▶ Problem statement: Each line in the entries below that holds the string "they" must be copied.

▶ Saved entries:

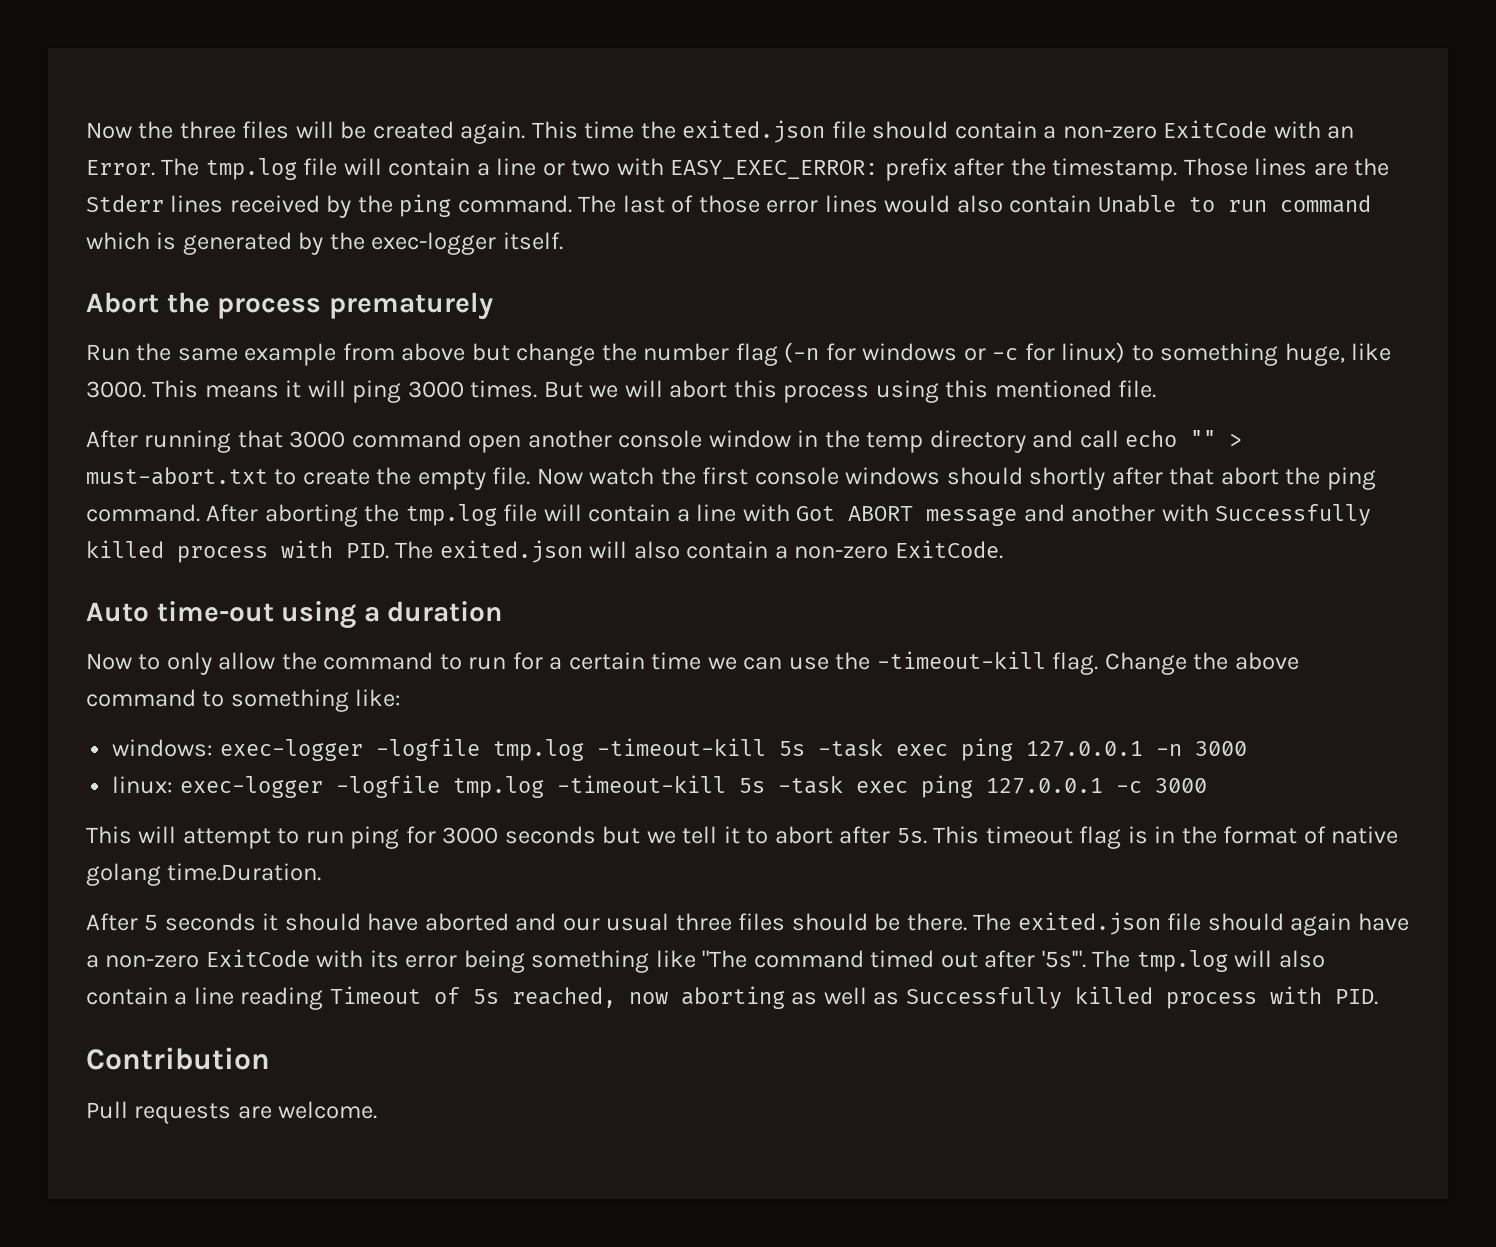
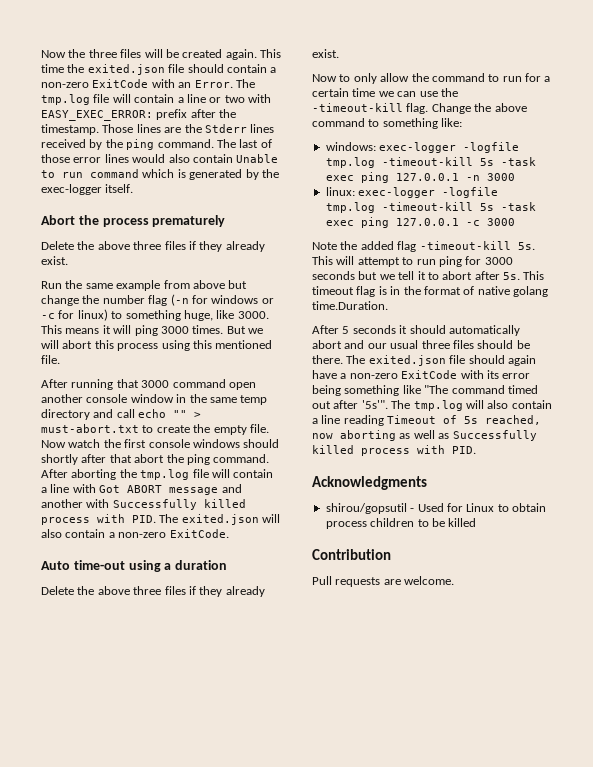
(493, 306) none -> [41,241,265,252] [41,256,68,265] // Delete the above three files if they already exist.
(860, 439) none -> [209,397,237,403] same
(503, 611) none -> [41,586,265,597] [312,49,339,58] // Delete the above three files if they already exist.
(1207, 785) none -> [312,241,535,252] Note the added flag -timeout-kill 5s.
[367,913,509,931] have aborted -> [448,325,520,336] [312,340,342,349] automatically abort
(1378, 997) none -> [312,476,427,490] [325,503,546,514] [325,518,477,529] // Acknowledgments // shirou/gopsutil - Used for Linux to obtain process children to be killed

▶ Exercise solution:
(493, 306) none -> [41,241,265,252] [41,256,68,265] // Delete the above three files if they already exist.
(503, 611) none -> [41,586,265,597] [312,49,339,58] // Delete the above three files if they already exist.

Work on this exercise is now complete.